Document text
# # # #

So what's PacBio to do?  One is to keep the nose to the grindstone and continue to execute well.  Sequel went through severe growing pains -- I've seen stock analysts' report that really lays that out in detail -- but seems to have settled.  But the bigger need is to push performance higher.  Continual protocol tweaks provide a gradual lift, but the big jumps require major platform upgrades.  PacBio had promised a 2-fold jump at the end of 2017, but the one provider I've spoken with is still projecting the older 5 gigabase yields.  Each doubling makes arguing for premium quality easier, when the premium isn't as larger.  And each jump keeps Sequel on par or ahead of MinION/GridION for yield, at least until ONT decides to push that technology harder.

The other route to coping with competition in the research space is to drive quickly into clinical applications.  Clinical can be harder to get into, but also harder to be evicted from -- look at all the Sanger assays still being run.  Roche's ditching of PacBio about a year ago in this space remains a serious setback (*). PacBio hasn't made any super-noisy splashes in the clinical space, but has touted research results with potential clinical relevance.

# # # #

Material supplied
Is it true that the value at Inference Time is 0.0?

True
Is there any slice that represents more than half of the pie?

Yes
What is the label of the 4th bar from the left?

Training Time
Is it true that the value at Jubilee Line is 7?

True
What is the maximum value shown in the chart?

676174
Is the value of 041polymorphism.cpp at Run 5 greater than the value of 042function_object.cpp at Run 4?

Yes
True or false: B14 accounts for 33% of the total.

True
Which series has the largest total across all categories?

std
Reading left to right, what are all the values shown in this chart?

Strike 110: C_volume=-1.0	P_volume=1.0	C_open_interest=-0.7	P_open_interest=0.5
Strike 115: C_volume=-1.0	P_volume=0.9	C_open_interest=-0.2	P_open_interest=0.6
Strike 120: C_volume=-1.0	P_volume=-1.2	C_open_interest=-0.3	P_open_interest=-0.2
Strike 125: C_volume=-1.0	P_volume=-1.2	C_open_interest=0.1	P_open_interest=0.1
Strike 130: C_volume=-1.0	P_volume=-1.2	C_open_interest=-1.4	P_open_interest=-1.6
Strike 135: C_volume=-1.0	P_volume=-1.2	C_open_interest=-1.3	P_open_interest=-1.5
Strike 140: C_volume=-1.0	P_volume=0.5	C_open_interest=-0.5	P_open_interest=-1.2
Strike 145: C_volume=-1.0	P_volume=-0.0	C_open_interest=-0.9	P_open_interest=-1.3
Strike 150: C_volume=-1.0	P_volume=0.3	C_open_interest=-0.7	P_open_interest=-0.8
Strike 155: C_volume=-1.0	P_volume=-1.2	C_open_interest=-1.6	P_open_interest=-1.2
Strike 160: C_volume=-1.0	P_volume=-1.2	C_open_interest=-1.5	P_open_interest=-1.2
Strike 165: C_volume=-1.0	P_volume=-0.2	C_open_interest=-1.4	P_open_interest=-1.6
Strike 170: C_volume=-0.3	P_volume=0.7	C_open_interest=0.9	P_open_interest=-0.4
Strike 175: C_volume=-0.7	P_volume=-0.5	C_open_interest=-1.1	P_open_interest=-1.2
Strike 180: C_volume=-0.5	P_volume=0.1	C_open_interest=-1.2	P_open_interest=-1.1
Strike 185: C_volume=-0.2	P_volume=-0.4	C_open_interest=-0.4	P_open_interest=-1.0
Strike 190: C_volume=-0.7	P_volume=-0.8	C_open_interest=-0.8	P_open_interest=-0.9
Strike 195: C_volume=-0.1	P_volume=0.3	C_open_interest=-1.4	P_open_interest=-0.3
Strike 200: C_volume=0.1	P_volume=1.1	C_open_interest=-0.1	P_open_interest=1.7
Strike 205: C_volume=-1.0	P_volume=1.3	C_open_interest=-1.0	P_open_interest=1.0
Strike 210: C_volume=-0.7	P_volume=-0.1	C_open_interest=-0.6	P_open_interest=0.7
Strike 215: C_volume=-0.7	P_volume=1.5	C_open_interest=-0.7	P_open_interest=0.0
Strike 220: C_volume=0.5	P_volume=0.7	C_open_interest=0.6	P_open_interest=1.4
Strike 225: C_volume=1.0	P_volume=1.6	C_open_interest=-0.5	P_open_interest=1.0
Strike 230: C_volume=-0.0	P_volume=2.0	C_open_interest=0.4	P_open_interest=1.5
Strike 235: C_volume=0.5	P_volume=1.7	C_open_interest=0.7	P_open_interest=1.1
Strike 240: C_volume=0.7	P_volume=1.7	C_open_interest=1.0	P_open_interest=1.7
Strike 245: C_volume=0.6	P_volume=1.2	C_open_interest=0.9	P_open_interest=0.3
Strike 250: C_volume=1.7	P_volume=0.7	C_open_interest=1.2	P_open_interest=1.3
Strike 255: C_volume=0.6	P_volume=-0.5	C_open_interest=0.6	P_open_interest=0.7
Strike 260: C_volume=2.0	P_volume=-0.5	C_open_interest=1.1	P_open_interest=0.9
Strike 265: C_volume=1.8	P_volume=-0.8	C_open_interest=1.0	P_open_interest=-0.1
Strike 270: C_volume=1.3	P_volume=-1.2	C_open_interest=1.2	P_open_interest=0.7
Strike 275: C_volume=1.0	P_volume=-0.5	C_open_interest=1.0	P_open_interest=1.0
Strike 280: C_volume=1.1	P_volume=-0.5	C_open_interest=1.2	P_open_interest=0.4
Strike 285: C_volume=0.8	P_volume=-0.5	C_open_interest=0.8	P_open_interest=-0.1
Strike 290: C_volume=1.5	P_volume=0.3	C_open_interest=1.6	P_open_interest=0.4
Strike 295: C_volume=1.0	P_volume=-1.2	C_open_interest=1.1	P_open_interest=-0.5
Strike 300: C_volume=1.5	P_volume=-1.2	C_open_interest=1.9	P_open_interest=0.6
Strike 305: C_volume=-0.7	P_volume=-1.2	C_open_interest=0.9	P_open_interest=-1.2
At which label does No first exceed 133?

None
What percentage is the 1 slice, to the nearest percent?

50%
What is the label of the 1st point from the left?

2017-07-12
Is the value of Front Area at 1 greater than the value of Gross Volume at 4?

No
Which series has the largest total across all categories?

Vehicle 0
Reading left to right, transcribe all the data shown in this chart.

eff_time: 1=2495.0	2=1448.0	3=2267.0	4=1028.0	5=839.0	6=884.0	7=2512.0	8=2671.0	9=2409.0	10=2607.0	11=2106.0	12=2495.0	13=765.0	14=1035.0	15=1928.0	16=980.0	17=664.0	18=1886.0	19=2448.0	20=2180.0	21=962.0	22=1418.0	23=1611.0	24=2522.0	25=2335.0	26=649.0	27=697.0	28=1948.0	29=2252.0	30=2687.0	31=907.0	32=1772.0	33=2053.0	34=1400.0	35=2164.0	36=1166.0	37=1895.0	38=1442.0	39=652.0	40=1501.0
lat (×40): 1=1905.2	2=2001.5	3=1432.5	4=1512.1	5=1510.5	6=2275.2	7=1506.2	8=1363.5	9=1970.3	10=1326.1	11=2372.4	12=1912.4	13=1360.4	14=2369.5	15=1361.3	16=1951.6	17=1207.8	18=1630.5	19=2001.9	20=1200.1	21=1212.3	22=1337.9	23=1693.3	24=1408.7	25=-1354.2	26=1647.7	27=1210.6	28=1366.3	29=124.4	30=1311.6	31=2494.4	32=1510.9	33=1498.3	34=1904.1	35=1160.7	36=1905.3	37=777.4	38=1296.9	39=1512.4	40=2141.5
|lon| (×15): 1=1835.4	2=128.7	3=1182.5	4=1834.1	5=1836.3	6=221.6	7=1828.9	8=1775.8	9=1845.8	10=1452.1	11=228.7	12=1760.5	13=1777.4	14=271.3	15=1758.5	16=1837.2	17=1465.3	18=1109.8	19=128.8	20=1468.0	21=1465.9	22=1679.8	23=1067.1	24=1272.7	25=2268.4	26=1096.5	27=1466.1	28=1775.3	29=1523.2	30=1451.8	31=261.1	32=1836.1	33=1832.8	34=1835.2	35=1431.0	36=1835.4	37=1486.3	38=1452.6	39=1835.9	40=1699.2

# # # #

Exercise details
Please repeat the PacBio passage word for word, from "The other route" to "potential clinical relevance.". The rows aren't needed for this.

Worked solution
The other route to coping with competition in the research space is to drive quickly into clinical applications.  Clinical can be harder to get into, but also harder to be evicted from -- look at all the Sanger assays still being run.  Roche's ditching of PacBio about a year ago in this space remains a serious setback (*). PacBio hasn't made any super-noisy splashes in the clinical space, but has touted research results with potential clinical relevance.